◆ **Requirement**: Please reproduce every line of the entries below word for word, leaving out the pictures.

◆ **Exercise inputs**:
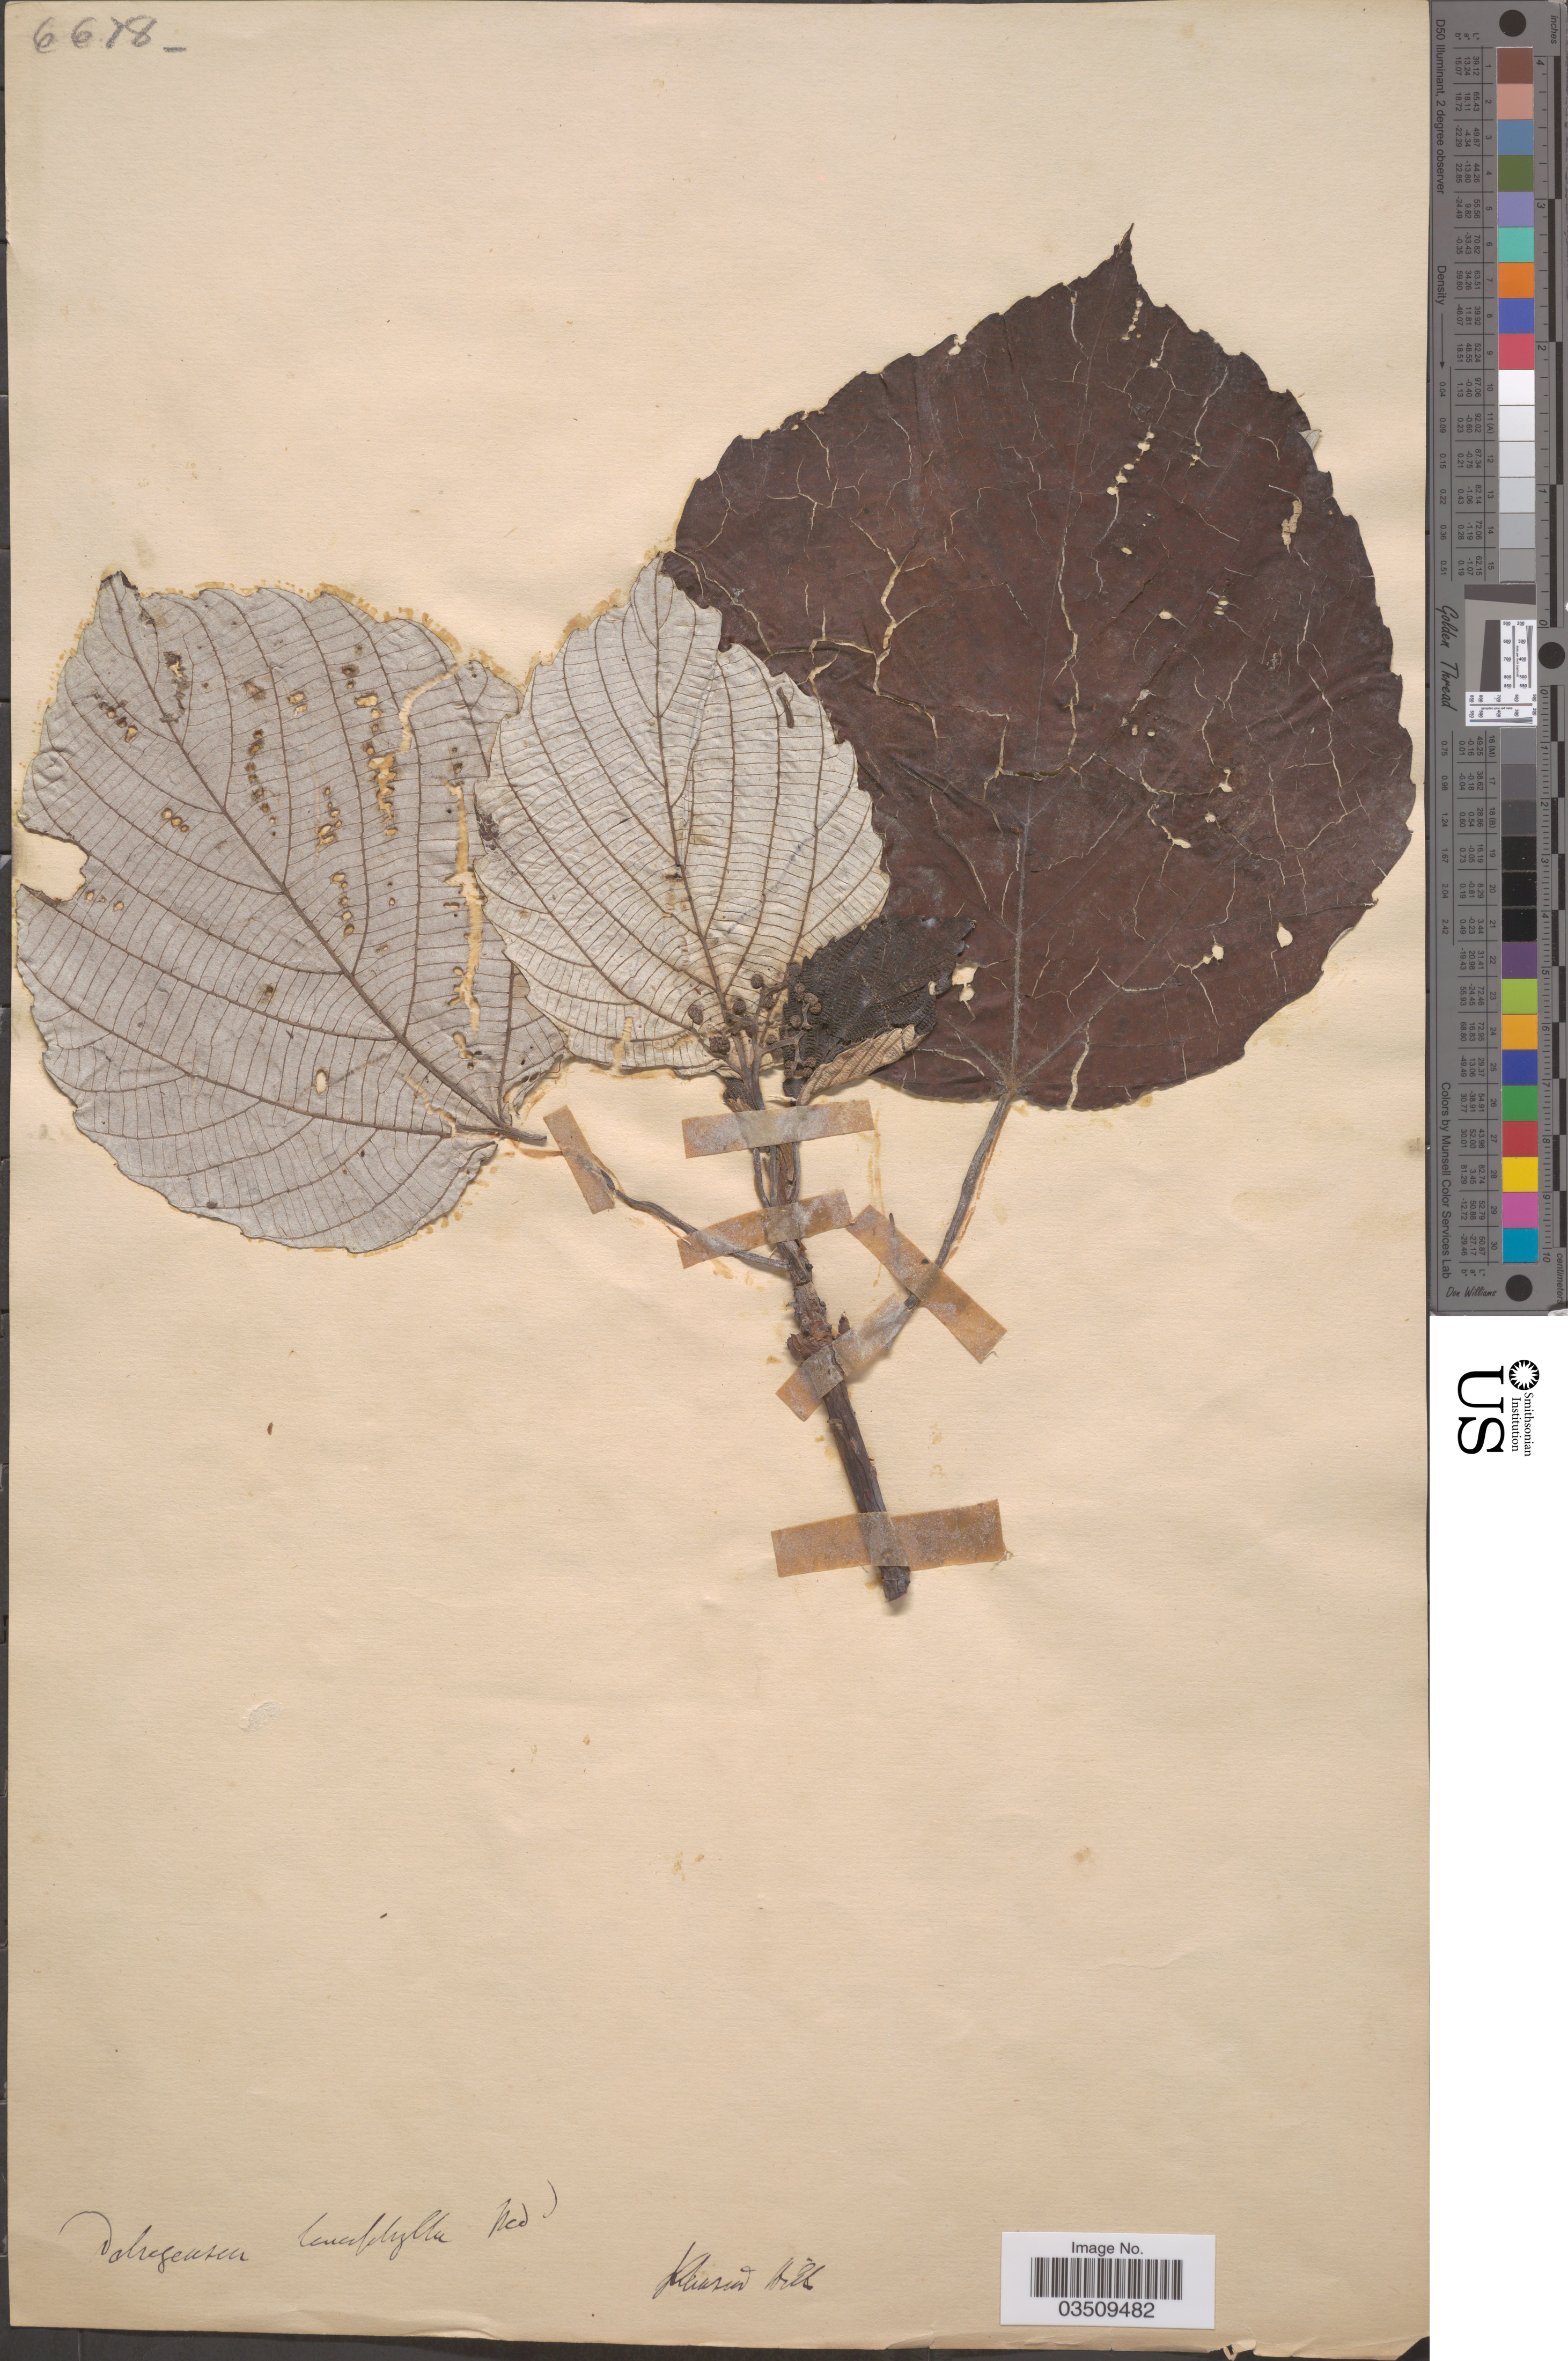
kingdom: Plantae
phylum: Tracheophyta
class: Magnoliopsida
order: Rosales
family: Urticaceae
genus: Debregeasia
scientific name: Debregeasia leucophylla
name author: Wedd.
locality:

◆ **Solution to this task**:
kingdom: Plantae
phylum: Tracheophyta
class: Magnoliopsida
order: Rosales
family: Urticaceae
genus: Debregeasia
scientific name: Debregeasia leucophylla
name author: Wedd.
locality:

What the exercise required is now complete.